Борисов глядел на стопу белой чистой бумаги и улыбался, когда Таня вкатила в комнату столик на колесах.
— Не будем зажигать верхний свет, — сказала она.
— Как хотите. — Борисов подошел и сел на тахту. — У вас очень приятная и спокойная комната.
Ему было легко и весело.
— Может быть, выпьем еще немного? — спросила Таня.
— Конечно, выпьем, — сказал Борисов, с удовольствием трогая хрустящую накрахмаленную салфетку на столике и вдыхая аромат кофе. Он чувствовал себя трезвым и уверенным.
Кисловатое сухое вино было холодным, и от запотевшего бокала ладонь ощущала свежесть.
— Когда вы будете защищаться, Валя? — спросила Таня, и снова в Борисова проник ее вопросительный строгий взгляд.
— Скоро, наверное. Сергей сказал, что отзыв положительный и доработок немного. Ну, если сделаю быстро…
— А вам очень нужно это?
— Что?
— Защита. Степень. Пейте кофе, а то остынет.
— Спасибо. Не знаю, Таня, — сказал Борисов и задумался.
— Ну кто же это должен знать, кроме вас? — Она все так же пристально смотрела на него.
— Да как-то складывалось всегда так, что не знал, нужно мне то, что я делаю, или нет, — сказал Борисов со вздохом.
— Почему, Валя?
— Так получалось, — тихо, почти шепотом ответил Борисов.
— И это не угнетало?
— Пожалуй. Но не оттого, что дело не нравилось, а просто не получалось хорошо.
Он налил себе и Тане вина. Залпом выпил свой бокал и почувствовал, что снова хмелеет тоскливым, холодным хмелем.
— Сергей говорил мне, что вы были спортсменом…
— Я не был спортсменом; то есть был, но не настоящим. Настоящий спортсмен — это особый склад души, а я принуждал себя… для самоуважения…
Борисов закурил, глядя в окно, прислушивался к хмельной тоске внутри, и вдруг что-то прорвалось в нем нестерпимым желанием откровенности. Бросив короткий взгляд на Таню, он снова отвернулся к окну и стал рассказывать.
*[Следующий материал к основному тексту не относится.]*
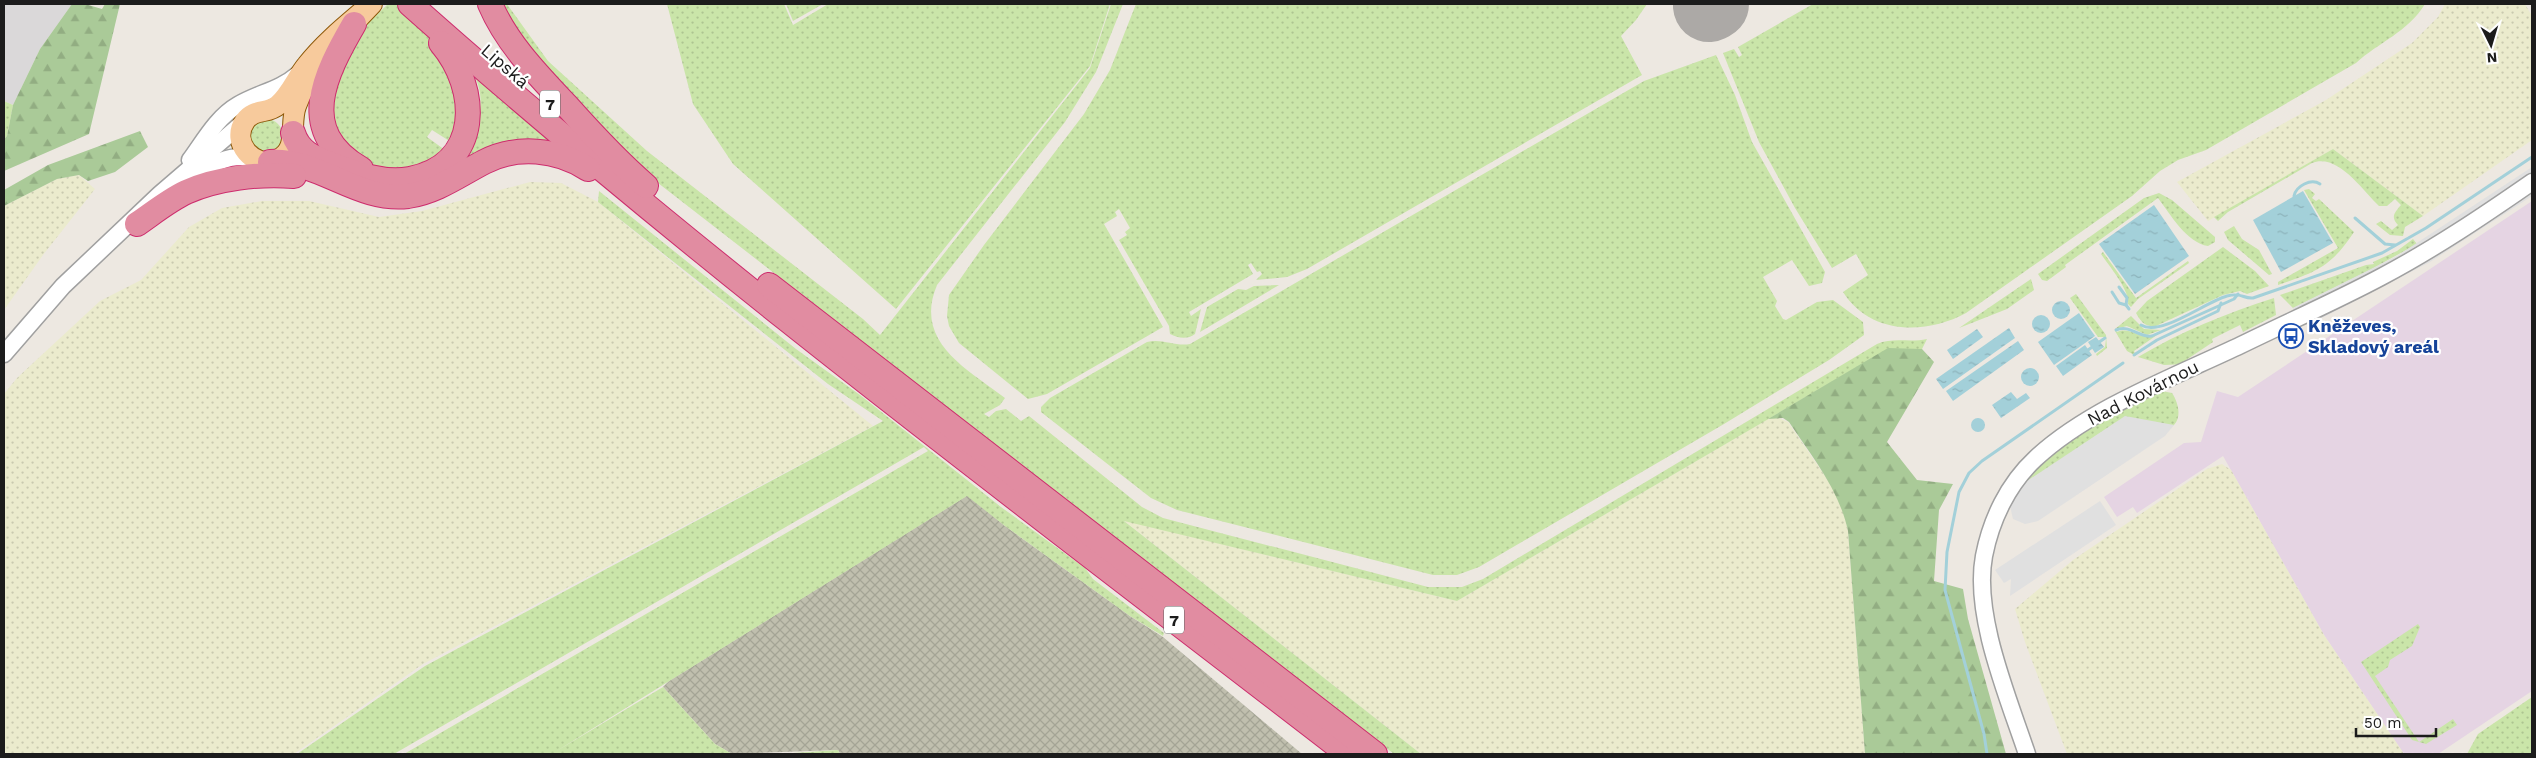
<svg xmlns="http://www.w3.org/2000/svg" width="2536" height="758" viewBox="0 0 2536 758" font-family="'Work Sans',sans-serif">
  <defs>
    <pattern id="construction-cross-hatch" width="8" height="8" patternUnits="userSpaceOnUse" patternTransform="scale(1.25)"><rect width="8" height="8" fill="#c0bfae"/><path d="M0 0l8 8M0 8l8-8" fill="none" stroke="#a4a495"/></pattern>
    <pattern id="farmland-dots" width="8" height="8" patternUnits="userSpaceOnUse" patternTransform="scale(1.25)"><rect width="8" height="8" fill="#ebebcd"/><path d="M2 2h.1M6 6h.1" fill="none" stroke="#c9c9af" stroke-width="1.8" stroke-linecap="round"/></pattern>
    <pattern id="grass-dots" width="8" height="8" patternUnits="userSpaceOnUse" patternTransform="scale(1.25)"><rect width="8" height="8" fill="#cae5a9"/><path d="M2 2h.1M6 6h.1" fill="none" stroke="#adc491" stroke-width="1.8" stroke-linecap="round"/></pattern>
    <pattern id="forest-firs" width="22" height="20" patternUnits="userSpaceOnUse" patternTransform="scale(1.25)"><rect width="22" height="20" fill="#aaca98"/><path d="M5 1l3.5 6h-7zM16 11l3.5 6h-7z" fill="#92ad82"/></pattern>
    <pattern id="water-ripples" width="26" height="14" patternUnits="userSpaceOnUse" patternTransform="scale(1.25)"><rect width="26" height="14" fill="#a3d0d9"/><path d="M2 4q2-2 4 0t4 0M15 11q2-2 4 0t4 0" fill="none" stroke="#8cb2ba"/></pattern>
  </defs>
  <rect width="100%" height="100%" fill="#ede8e1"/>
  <!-- residential -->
  <polygon fill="#dad8d9" points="4,4 72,4 40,49 13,105 4,101"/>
  <!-- industrial -->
  <polygon fill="#e5d4e3" points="2532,201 2532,691 2438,754 2404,754 2324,635 2223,456 2137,513 2133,507 2117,517 2104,497 2184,443 2201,442 2217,391 2238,397"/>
  <!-- construction -->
  <polygon fill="url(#construction-cross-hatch)" points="968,495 1005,526 1130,616 1163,637 1302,754 840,754 838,750 732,754 715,744 663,687 669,681"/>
  <!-- farmland -->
  <g fill="url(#farmland-dots)">
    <polygon points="2445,4 2525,4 2532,16 2532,140 2423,216 2333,149 2208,221 2177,182 2326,100 2412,43 2438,17"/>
    <polygon points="79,175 95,189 43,255 4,310 4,206 57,179"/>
    <polygon points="530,182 561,183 598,202 873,426 423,664 294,754 4,754 4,394 17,378 100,301 141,280 189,227 222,208 262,201 309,201 379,217 422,211"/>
    <polygon points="1776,417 1788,422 1836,492 1844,511 1848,531 1865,754 1421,754 1123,520 1457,601 1768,419"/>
    <polygon points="2222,464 2231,470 2324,635 2404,754 2067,754 2025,642 2015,609 2073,560 2207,469"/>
  </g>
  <!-- grass -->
  <g fill="url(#grass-dots)">
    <polygon points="388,4 397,4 433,38 464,93 451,142 432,130 427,137 445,150 429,162 410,169 383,169 364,162 335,132 330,87 363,28"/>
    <path d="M497,4h10l41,57 99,90 216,168 17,16 210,-267 21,-64h12l-27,68 -31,50 -128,163c-24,57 30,84 68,113l-5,7 -16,9 5,3 7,-6 10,-2 15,12 8,-5 113,91 21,11 265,69h34l21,-8 394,-235c16,-7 33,-1 50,-5l-5,10h-34l-431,252 -333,-80 297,233h-27l-754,-585 -108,-108z"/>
    <polygon points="667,4 784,4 793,25 828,4 1110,4 1090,66 896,309 733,164 693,104"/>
    <polygon points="786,4 823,4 793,21"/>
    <path d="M1136,4h511l-11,16 -15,16 21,39 -335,194 -20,8 -31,3 6,-6 -2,-3 -3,1 -6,-9 -3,2 5,9 -64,38 2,4 10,-7 -6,25c-8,6 -17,4 -25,0l-1,-8 -50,-86 8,-5 -2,-3 5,-4 -11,-19 -4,3 2,4 -13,8 59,103 -116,67 -19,5 -69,-56 -10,-17 -2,-10 2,-21 35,-50 100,-131 26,-44z"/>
    <path d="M1813,4h612c-17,28 -46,38 -69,59l-150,87 -28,10 -18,11 -28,25 -166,117c-40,22 -96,22 -123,-21l25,-17 -12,-21 -24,14 -37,-60 -36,-66 -36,-89 11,-4 5,8 3,-2 -4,-8z"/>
    <path d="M1716,55l19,40 17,47 73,130 -3,11 -13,3 -17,-26 -29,17 14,24 -2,5 8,13 3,1 31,-18 16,-2 30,22 1,13 -35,25 -105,64 -245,143 -22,8h-24l-256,-65 -26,-12 -110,-86v-5l9,-9 97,-56c15,-4 29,5 43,2l454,-263z"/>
    <path d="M473,73l83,69 -105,26c18,-29 42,-59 22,-95z"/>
    <polygon points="4,101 13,105 7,136 4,139"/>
    <circle cx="266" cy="136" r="17"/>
    <path d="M2333,149l90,67 -18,11 -2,9 -13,-1 -14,-11 5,-3 11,9 6,-5c-8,-8 -3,-13 3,-20l-6,-6 -8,7h-8c-17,-16 -41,-53 -67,-43l-84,49 -10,9 -4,-4z"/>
    <path d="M2309,189l6,5 -3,4 4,3 3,-2 35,33c-23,35 -38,40 -76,53v-3l60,-34 -34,-58z"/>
    <polygon points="599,191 796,349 860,395 1001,507 1085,568 1093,579 1164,633 1163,636 1130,616 1005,526 967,496 555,752 663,687 715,744 732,754 404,754 928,451 924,447 394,754 297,754 425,666 883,421 828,384 598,202"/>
    <path d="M2159,193l13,7 43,37v5l-7,4c-21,-3 -38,-32 -50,-48l-93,67 1,2 -19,14 -5,-1 -4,-6 106,-76z"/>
    <polygon points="2234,226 2242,239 2259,250 2272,274 2269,275 2228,240 2224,232"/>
    <polygon points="2413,239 2417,244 2368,271 2293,308 2280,295 2366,265 2374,264 2373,262 2397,251"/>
    <path d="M2223,247l32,24 14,15 -22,8 -7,-3 -17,4 -67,31c-11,1 -15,-4 -20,-13l11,-12z"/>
    <path d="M2103,252l33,46 52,-37 1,2 -51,36 -7,8 -3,-3c2,-14 -19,-38 -27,-50z"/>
    <polygon points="2031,279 2034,290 2007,309 1959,328"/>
    <polygon points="1279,285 1200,332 1207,307 1238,289 1246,290 1254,286"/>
    <polygon points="2076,294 2106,335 2107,348 2097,356 2096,354 2105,347 2106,339 2104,337 2098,337 2070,298"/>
    <path d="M2274,298l2,17 -33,17 -3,-7 -28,14 1,3 -27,18 1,4 -23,1 -26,-8c42,-25 89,-44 136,-59z"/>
    <path d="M2131,316l13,13 17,1 -14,5 -20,-9 -12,3 2,3c15,-6 24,10 40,3l-23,16 2,5 -9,-5 -12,-20v-2z"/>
    <path d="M2162,391l10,2c6,9 10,23 2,32l-149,58c34,-45 88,-67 137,-92z"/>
    <polygon points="2418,624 2420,627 2412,646 2390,660 2388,667 2375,676 2419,742 2453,719 2457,725 2426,744 2412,740 2361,662"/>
    <polygon points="2532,697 2532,754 2467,754 2478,734"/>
    <polygon points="838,750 840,754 778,754"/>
  </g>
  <!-- forest -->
  <g fill="url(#forest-firs)">
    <polygon points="72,4 85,4 102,9 105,4 120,4 89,134 4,171 4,139 7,136 13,105 40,49"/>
    <polygon points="140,131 148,147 115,172 88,181 79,175 57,179 4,206 4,190 48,165"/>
    <path d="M1888,348l34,1 12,13 -47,80 30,38 36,4 -14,26 -5,71 29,8 5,30 38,135h-141l-17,-223c-9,-42 -36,-74 -59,-109l-6,-4 -15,1z"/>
  </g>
  <!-- parking -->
  <g fill="#e0e0e0">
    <polygon points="2532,167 2532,174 2434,240 2295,313 2293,308 2397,256"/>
    <polygon points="2532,188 2532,196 2430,262 2316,321 2314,316"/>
    <polygon points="2125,416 2174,425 2165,436 2038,521 2025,524 2013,519 2010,506 2024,483"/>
    <polygon points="2100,501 2116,525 2010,596 2011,579 2004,583 1995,570"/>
  </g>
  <!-- water -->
  <g fill="url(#water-ripples)">
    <polygon points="2303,191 2333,243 2281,272 2253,220"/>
    <polygon points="2154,205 2189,256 2135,294 2099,244"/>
    <circle cx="2061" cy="310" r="9"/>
    <polygon points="2079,313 2095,336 2054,365 2038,342"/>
    <circle cx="2041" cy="324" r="9"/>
    <polygon points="2009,328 2015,338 1943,389 1936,379"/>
    <polygon points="1977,329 1983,337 1953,359 1947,350"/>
    <polygon points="2096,337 2104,347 2095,353 2088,342"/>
    <polygon points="2018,341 2024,350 1953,401 1946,391"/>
    <polygon points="2085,345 2092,355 2063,376 2056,366"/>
    <circle cx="2030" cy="377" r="9"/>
    <polygon points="2011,392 2017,399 2026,393 2030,398 2001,418 1992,405"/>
    <circle cx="1978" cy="425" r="7"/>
  </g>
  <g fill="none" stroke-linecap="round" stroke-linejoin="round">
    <!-- stream -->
    <g stroke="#a3d0d9" stroke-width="3">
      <path d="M2294,196c2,-10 17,-18 26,-12"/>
      <polyline points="2355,218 2385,244 2395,245"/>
      <polyline points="2119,287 2127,298 2126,305"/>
      <polyline points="2112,292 2119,303 2126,305 2129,309"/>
      <path d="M2141,325c20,12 64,-23 86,-29 15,-4 16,3 26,2l129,-45 44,-25 106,-71"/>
      <path d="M2116,330c14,-6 23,8 36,6l82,-37 4,-5"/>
      <polyline points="2088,350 2105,338"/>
      <polyline points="2134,355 2157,340 2218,311 2221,303"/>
      <polyline points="1987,754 1984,734 1945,590 1947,552 1959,492 1969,473 1982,461 2123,363"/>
    </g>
    <!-- runway -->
    <polyline stroke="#aca9a6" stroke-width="72" points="1709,6 1713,4"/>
    <defs>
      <g id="minor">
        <path d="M190,160c14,-19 27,-43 48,-55 20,-12 42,-15 59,-30"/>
        <path d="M190,178c19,-13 41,-26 64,-19"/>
        <polyline points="4,354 63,286 160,194 246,120"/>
        <path d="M2027,754c-19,-57 -54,-139 -43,-198 7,-36 24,-72 51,-97 53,-50 141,-83 206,-114 47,-23 95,-44 140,-68 53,-28 102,-61 151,-95"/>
      </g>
      <path id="major" d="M370,5c-22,19 -45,37 -63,60 -10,12 -17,30 -29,40 -10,9 -24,3 -33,16 -15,21 9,49 32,39 23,-10 12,-36 19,-54 15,-43 46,-70 76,-102"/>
      <g id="highway">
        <path d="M410,4c299,266 621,505 938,750"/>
        <path d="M490,4c17,40 49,72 78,103 25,28 50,55 78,79"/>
        <path d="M354,24c-29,50 -59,107 7,145"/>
        <path d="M293,133c6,20 22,25 40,32 24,9 51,19 77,14 72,-14 70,-90 31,-136"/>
        <path d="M270,162c49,-3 87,40 138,34 28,-4 51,-21 76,-34 33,-17 73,-13 104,7"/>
        <path d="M137,224c16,-11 32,-24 49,-32 31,-14 74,-19 108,-16"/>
        <polyline points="769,285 1375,754"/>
      </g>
    </defs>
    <!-- minor casing -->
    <use href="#minor" stroke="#a0a0a0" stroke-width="19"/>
    <!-- major casing -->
    <use href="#major" stroke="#8c5707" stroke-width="22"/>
    <!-- highway casing -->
    <use href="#highway" stroke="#cd2c6d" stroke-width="26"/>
    <!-- minor -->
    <use href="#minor" stroke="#fff" stroke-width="16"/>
    <!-- major -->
    <use href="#major" stroke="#f7ca9c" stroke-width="20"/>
    <!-- highway -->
    <use href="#highway" stroke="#e18ca1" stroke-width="24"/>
  </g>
  <!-- icons -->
  <defs>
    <symbol id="bus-ring" viewBox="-11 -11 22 22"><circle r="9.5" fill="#fff" stroke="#1a4fb4" stroke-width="1.5"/><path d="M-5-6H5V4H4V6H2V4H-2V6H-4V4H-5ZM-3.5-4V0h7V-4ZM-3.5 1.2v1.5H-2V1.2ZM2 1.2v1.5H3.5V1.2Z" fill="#1a4fb4"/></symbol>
  </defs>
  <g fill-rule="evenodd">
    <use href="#bus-ring" x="2277" y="322" width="28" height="28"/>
  </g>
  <g text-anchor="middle" stroke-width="4.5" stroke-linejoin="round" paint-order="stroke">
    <!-- shield labels -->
    <g fill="#fff" stroke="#606060" stroke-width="1">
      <rect x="540" y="90.5" width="20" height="27" rx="4"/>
      <rect x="1164" y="606.5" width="20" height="27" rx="4"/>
    </g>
    <g font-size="16" font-weight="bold" fill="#1c1c1c">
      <text x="550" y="110">7</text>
      <text x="1174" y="626">7</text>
    </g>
    <!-- street labels -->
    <g font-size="18" fill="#1c1c1c" stroke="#fff">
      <text transform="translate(505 66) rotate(41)" y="6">Lipská</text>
      <text transform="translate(2143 393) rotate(-27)" y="6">Nad Kovárnou</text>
    </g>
    <!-- transit labels -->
    <g font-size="18" font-weight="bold" fill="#164399" stroke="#fff" text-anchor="start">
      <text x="2308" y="332">Kněževes,<tspan x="2308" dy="21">Skladový areál</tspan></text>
    </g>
  </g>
  <!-- border -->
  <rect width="2536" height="758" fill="none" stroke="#1c1c1c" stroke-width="10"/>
  <!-- north arrow -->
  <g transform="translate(2491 45) rotate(175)" stroke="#ffffff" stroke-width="4" paint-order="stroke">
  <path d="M0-4L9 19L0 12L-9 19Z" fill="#1c1c1c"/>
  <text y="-8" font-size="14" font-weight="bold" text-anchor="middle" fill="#1c1c1c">N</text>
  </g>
  <!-- scale -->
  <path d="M2356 728v8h80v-8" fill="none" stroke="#1c1c1c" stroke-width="2.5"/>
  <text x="2364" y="728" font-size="15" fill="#1c1c1c" stroke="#ffffff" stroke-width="4" paint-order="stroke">50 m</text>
</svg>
Круг света от настольной лампы падал на желтую дубовую столешницу, на пишущую машинку и стопу чистой бумаги. Дым сигареты сизыми перьями плыл к окну.
Таня не сводила с Борисова глаз, а он рассказывал о своей жизни, рассказывал жестко, не приукрашивая, не жалея себя. Он говорил о своевольном воображении, отдалявшем его от жизни и делавшем неуклюжим и робким, о своей неприязни к мотоциклу и о позднем честолюбии, разрешившемся переломанными ребрами и презрением к себе, о внезапной дружбе с Сергеем Грачевым, о дочери и жене, о своем одиночестве. Он умолчал лишь о Шувалове, который странно привлекал его своей победительностью и одновременно вызывал враждебность, умолчал и об Анастасии Спонтэсциле, почему-то оба эти человека — и реальный, и воображаемый — странным образом связались в сознании Борисова, и он не мог говорить о них, ибо они были самой сокровенной частью его самого.